Data miners who visited my blog in the past, already know that I like decision trees . They are without any doubt my favorite data mining tool.
Want to know why ? Because it is simply the best data mining algorithm.
For a number of reasons :
- Decision trees are white boxes = means they generate imple, understandable rules. You can look into the trees, clearly understand each an every split, see the impact of that split and even compare it to alternative splits.
- Decision trees are non-parametric = means no specific data distribution is necessary. Decision trees easily handle continuous and categorical variables.
- Decision trees handle missing values as easily as any normal value of the variable
- In decision trees elegant tweaking is possible. You can chose to set the dept of the trees, the minimum number of observations needed for a split, or for a leave, the number of leaves per split (in case of multilevel target variables). And many more.
- Decision trees is one of the best independent variable selection algorithms. If you really want to make a model with logistic (or linear) regressions or with neural networks, but first you want to reduce the number of variables by selecting only the relevant ones : use decision trees. They are fast, and, unlike calculating simple correlations with the target variable, they also take into account the interactions between variables .
- Decision trees are weak learners.

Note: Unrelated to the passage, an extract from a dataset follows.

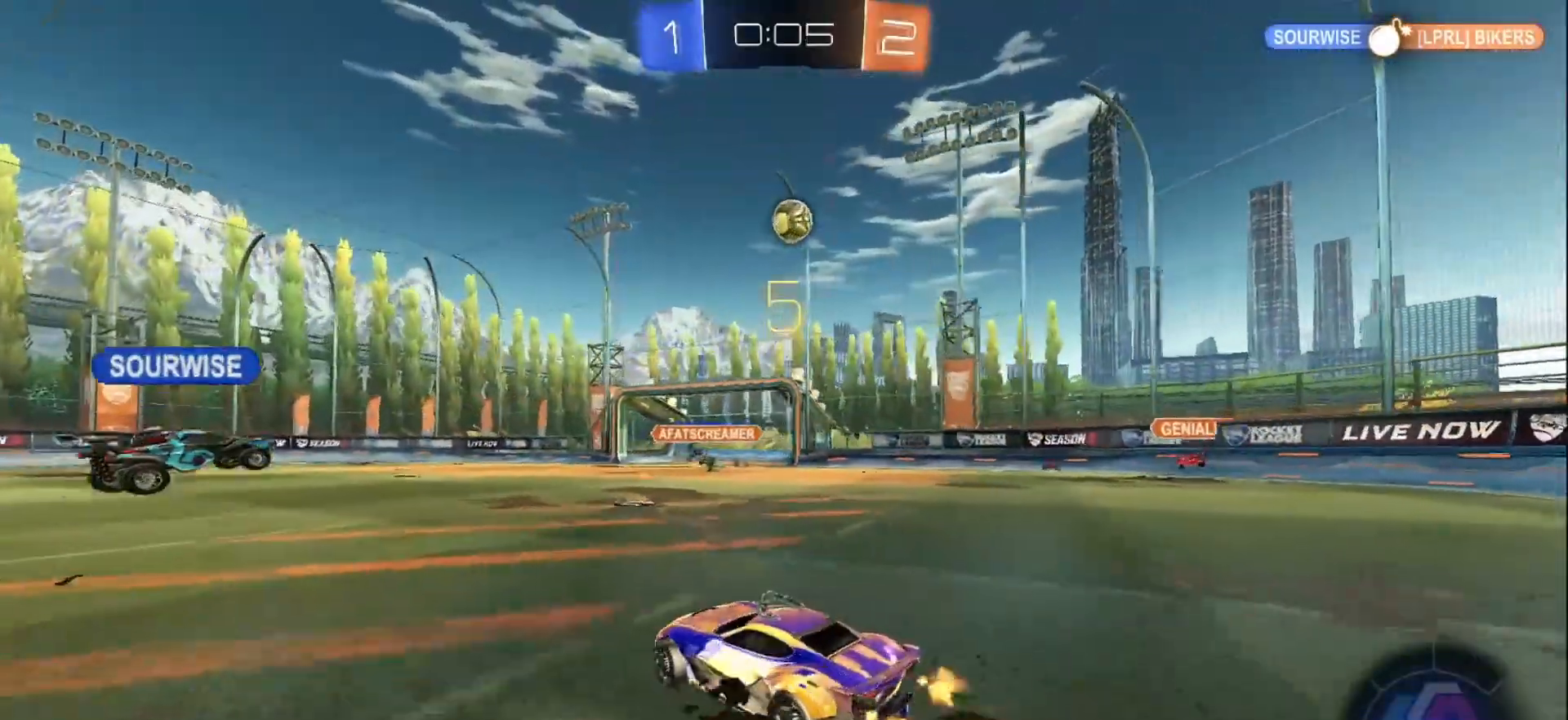
{"buttons": ["R2"], "left_stick": "down-left", "right_stick": "center", "events": [[167, "left_stick", "down-left"]]}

At first sight this rather seems to be a disadvantage, but NO ! Weak learners are great when you want to use lots of them in ensembles, because ensembles, like bagging, boosting, random forests, treenets become very powerful algorithms when the individual models are weak learners,.
- Decision trees identifies subgroups. Each terminal or intermediate leave in a decision tree can be seen as a subgroup/segment of your population.
- Decision trees run fast even with lots of observations and variables
- Decision trees can be used for supervised AND unsupervised learning. Yes, even with the fact that a decision tree is per definition a supervised learning algorithm where you need a target variable, they can be used for unsupervised learning, like clustering. For this, see one of my previous posts.
- Decision trees are simple. I mean : it is a simple algorithm. No complicated mathematics needed to understand how they work.
- Decision trees deliver high quality models, are able to squeeze pretty much all information out of the data, especially if you use them in ensembles.
- Decision trees can easily handle unbalanced datasets. If you have 0.1 % of positive targets and 99.9% of negative ones : no problem for decision trees ! (see one of my previous posts)
Reasons enough ? Do you know other algorithms with such beautiful characteristics ?
Please do let me know !